• [TRECHO]

╔══

Durante a sessão, foram aprovados seis requerimentos, com convites a Rafael Fonteles, presidente do Comsefaz; ao juiz federal Miguel Ângelo de Alvarenga Lopes, especialista em precatórios; ao ministro Paulo Guedes (Economia); ao professor Guilherme Mello; ao professor Ricardo Carneiro; ao economista Guilherme Tinoco; a Bráulio Santiago Cerqueira, Presidente do Sindicato Nacional dos Auditores e Técnicos Federais de Finanças e Controle (Unacon Sindical); a Manoel Vitório da Silva Filho, Secretário da Fazenda da Bahia; Rafael Tajra Fonteles, Secretário da Fazenda do Piauí; Felipe Salto, Diretor Executivo da Instituição fiscal Independente; e a Tathiane Piscitelli.
Também foram aprovados convites a representantes da Confederação Nacional dos Trabalhadores em Educação (CNTE) e da Central Única dos Trabalhadores (CUT).

╚══

• [DADOS FORNECIDOS]
╔══

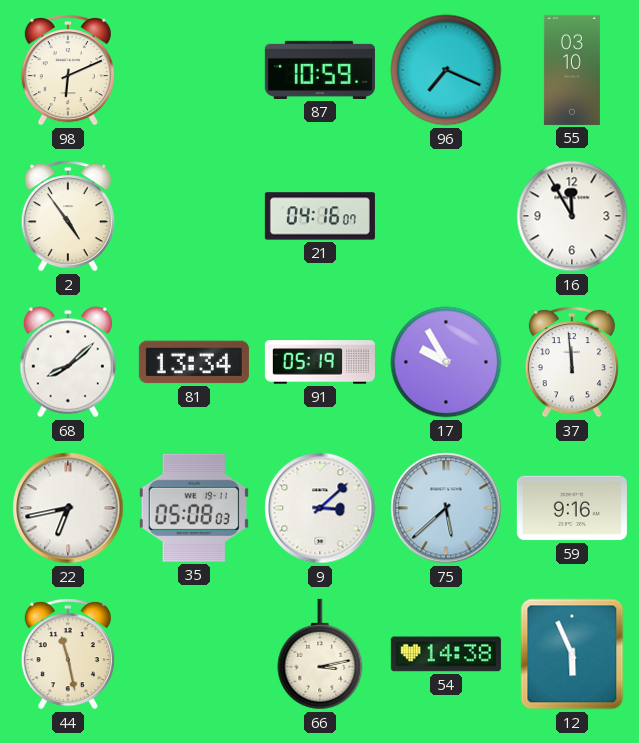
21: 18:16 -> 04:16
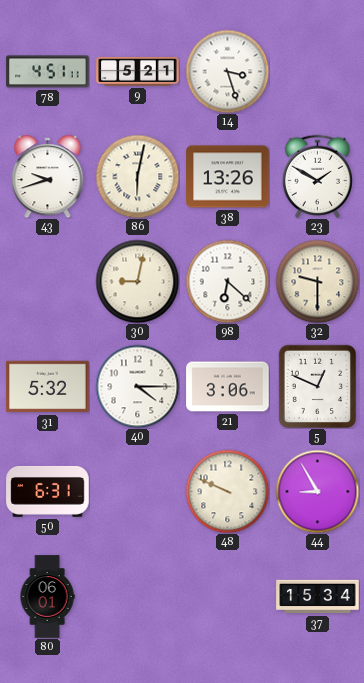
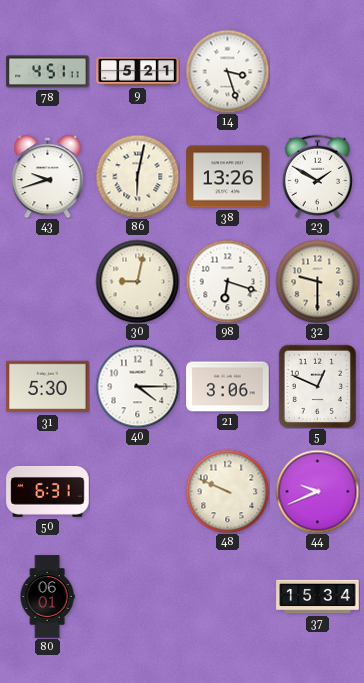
98: 6:22 -> 6:18
31: 5:32 -> 5:30
44: 8:55 -> 9:41
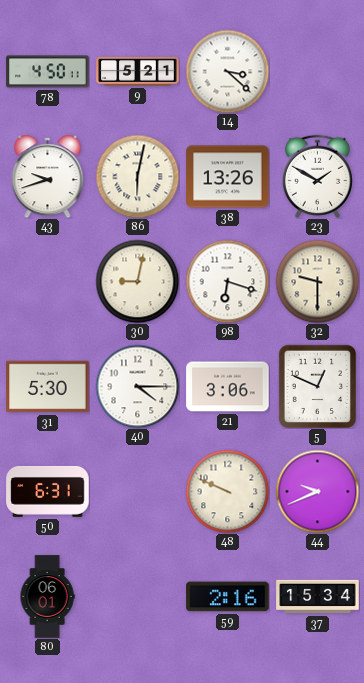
78: 4:51 -> 4:50
14: 3:27 -> 3:22
59: none -> 2:16
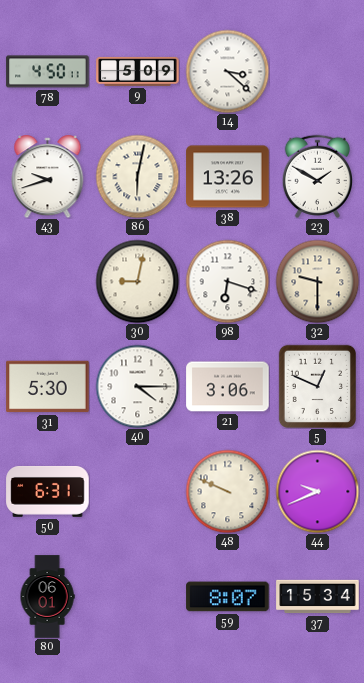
9: 5:21 -> 5:09
59: 2:16 -> 8:07
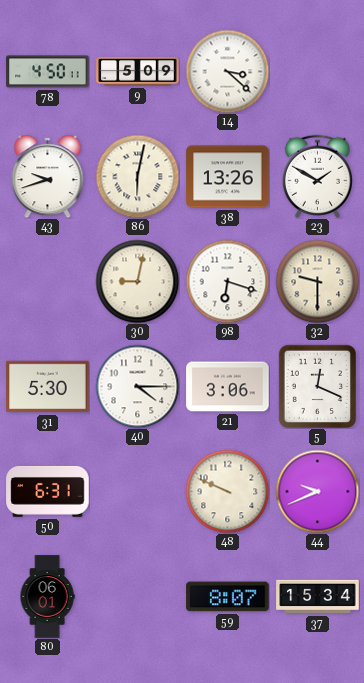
5: 12:49 -> 12:19
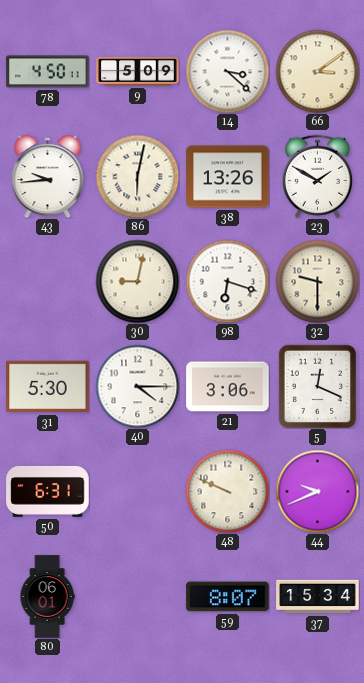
66: none -> 3:09
43: 9:42 -> 9:44
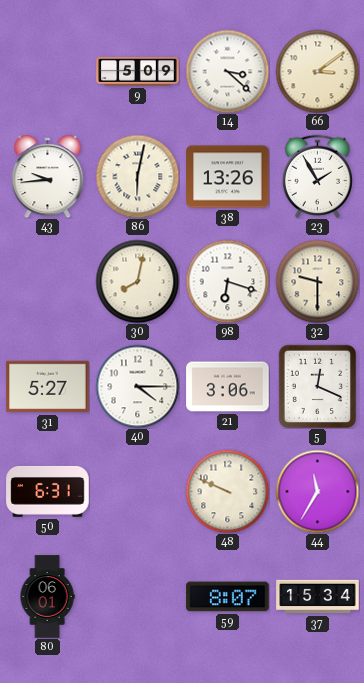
78: 4:50 -> none
23: 1:50 -> 1:55
30: 9:02 -> 8:02
31: 5:30 -> 5:27
44: 9:41 -> 11:35
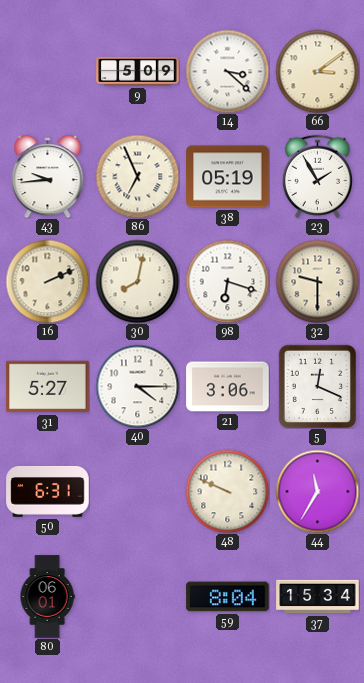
86: 6:02 -> 6:56
38: 13:26 -> 05:19
16: none -> 2:11
59: 8:07 -> 8:04
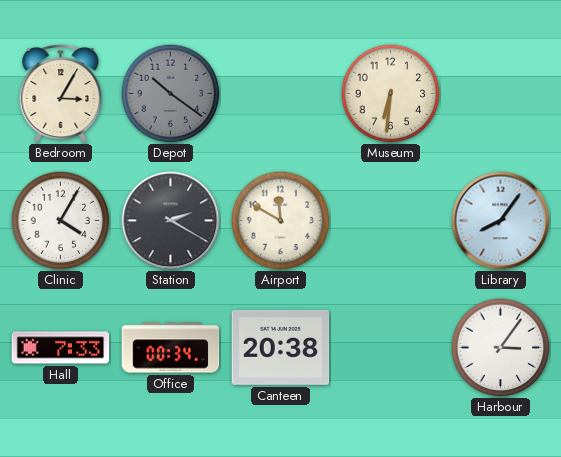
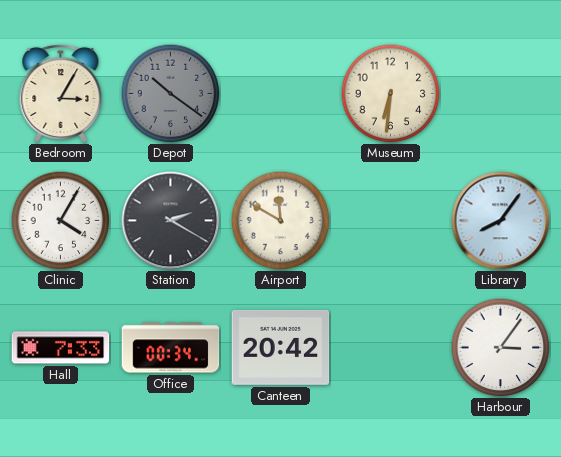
Canteen: 20:38 -> 20:42
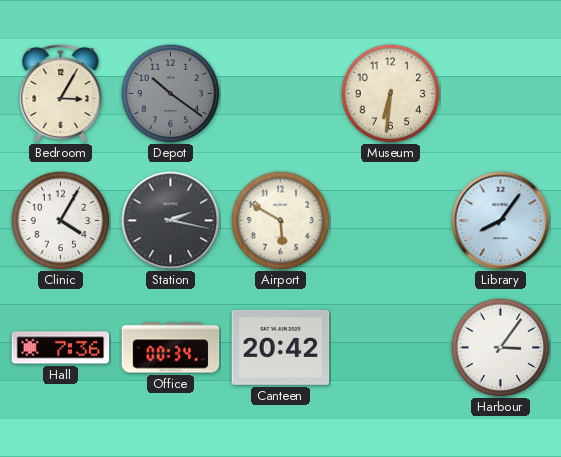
Station: 2:20 -> 2:17
Airport: 11:50 -> 5:50
Hall: 7:33 -> 7:36
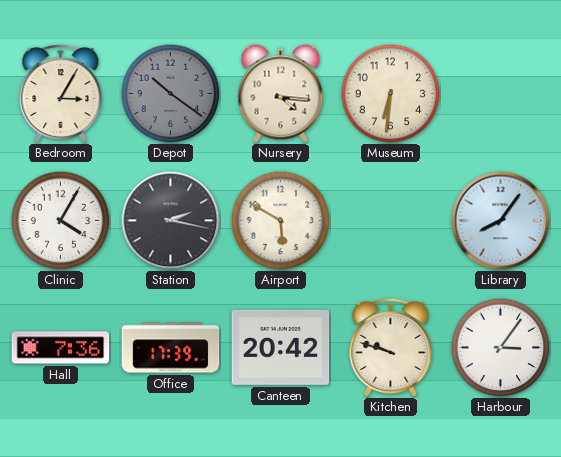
Nursery: none -> 4:16
Office: 00:34 -> 17:39
Kitchen: none -> 9:48
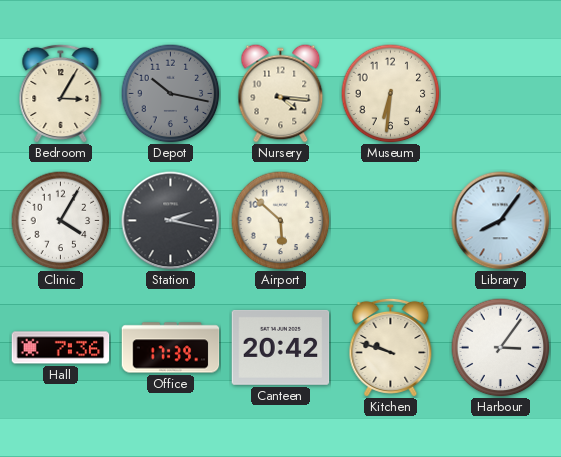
Depot: 10:21 -> 10:17
Airport: 5:50 -> 5:52
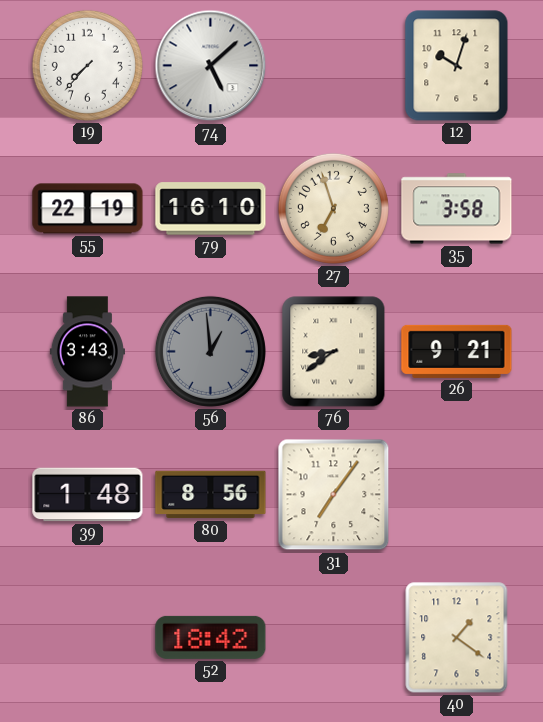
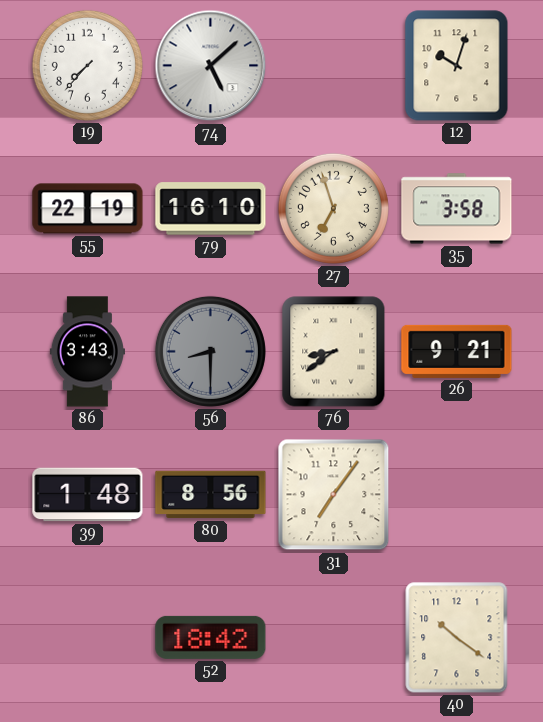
56: 12:59 -> 8:30
40: 1:21 -> 10:21
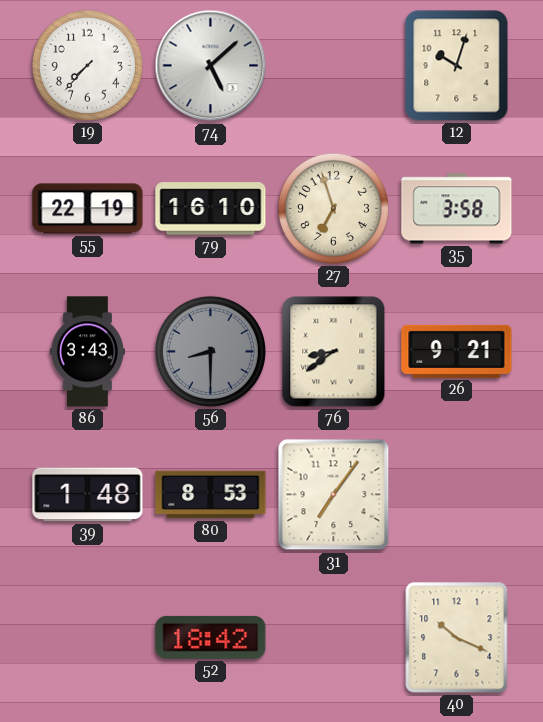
80: 8:56 -> 8:53
40: 10:21 -> 10:19
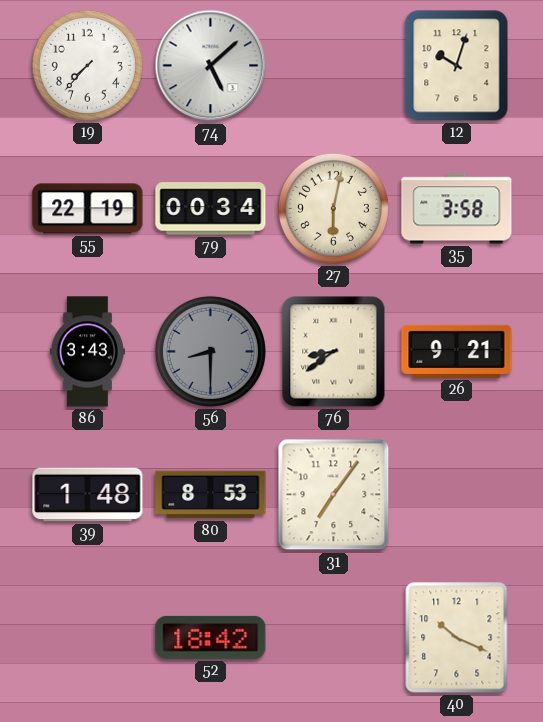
79: 16:10 -> 00:34
27: 6:57 -> 6:02
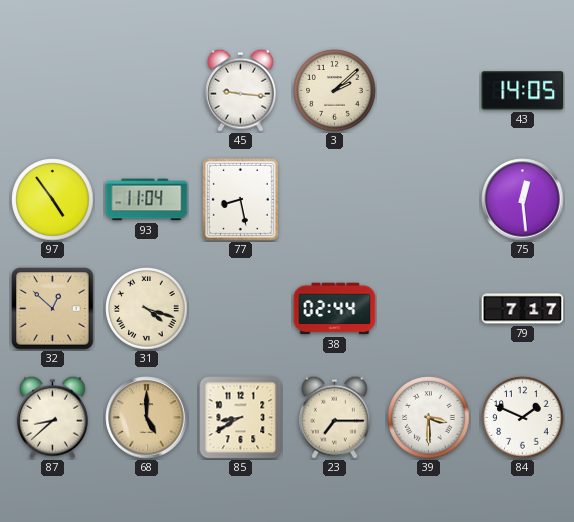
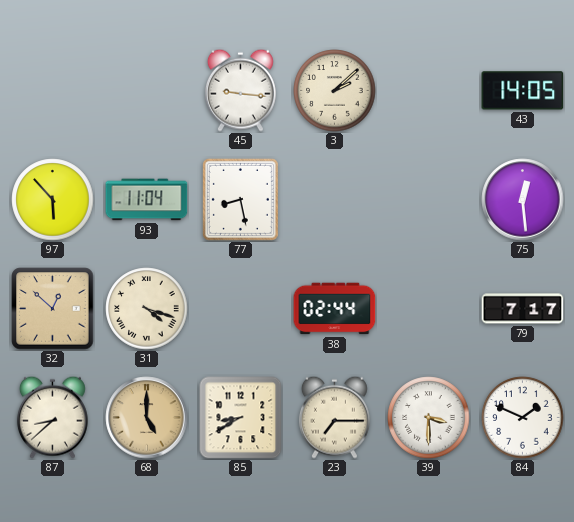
97: 4:54 -> 5:53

╚══

• [EXERCÍCIOS PROPOSTOS]
• a. Diga se cada afirmação concorda com o trecho, respondendo sim ou não e citando as palavras do trecho que decidem a questão: (i) durante a sessão, foram aprovados seis requerimentos; (ii) Felipe Salto é Secretário da Fazenda da Bahia; (iii) houve convite a representantes da Central Única dos Trabalhadores.
• b. Extraia da listagem, sem nenhuma alteração, as linhas que vão da linha com "78: 4:51 -> 4:50" até o fim da listagem, incluindo as duas extremidades. Omita as marcações de imagem.

• [RESPOSTAS]
• a.
(i) Sim: "foram aprovados seis requerimentos".
(ii) Não: "Felipe Salto, Diretor Executivo da Instituição fiscal Independente".
(iii) Sim: "Também foram aprovados convites a representantes da Confederação Nacional dos Trabalhadores em Educação (CNTE) e da Central Única dos Trabalhadores (CUT)".

• b.
78: 4:51 -> 4:50
14: 3:27 -> 3:22
59: none -> 2:16
9: 5:21 -> 5:09
59: 2:16 -> 8:07
5: 12:49 -> 12:19
66: none -> 3:09
43: 9:42 -> 9:44
78: 4:50 -> none
23: 1:50 -> 1:55
30: 9:02 -> 8:02
31: 5:30 -> 5:27
44: 9:41 -> 11:35
86: 6:02 -> 6:56
38: 13:26 -> 05:19
16: none -> 2:11
59: 8:07 -> 8:04
Canteen: 20:38 -> 20:42
Station: 2:20 -> 2:17
Airport: 11:50 -> 5:50
Hall: 7:33 -> 7:36
Nursery: none -> 4:16
Office: 00:34 -> 17:39
Kitchen: none -> 9:48
Depot: 10:21 -> 10:17
Airport: 5:50 -> 5:52
56: 12:59 -> 8:30
40: 1:21 -> 10:21
80: 8:56 -> 8:53
40: 10:21 -> 10:19
79: 16:10 -> 00:34
27: 6:57 -> 6:02
97: 4:54 -> 5:53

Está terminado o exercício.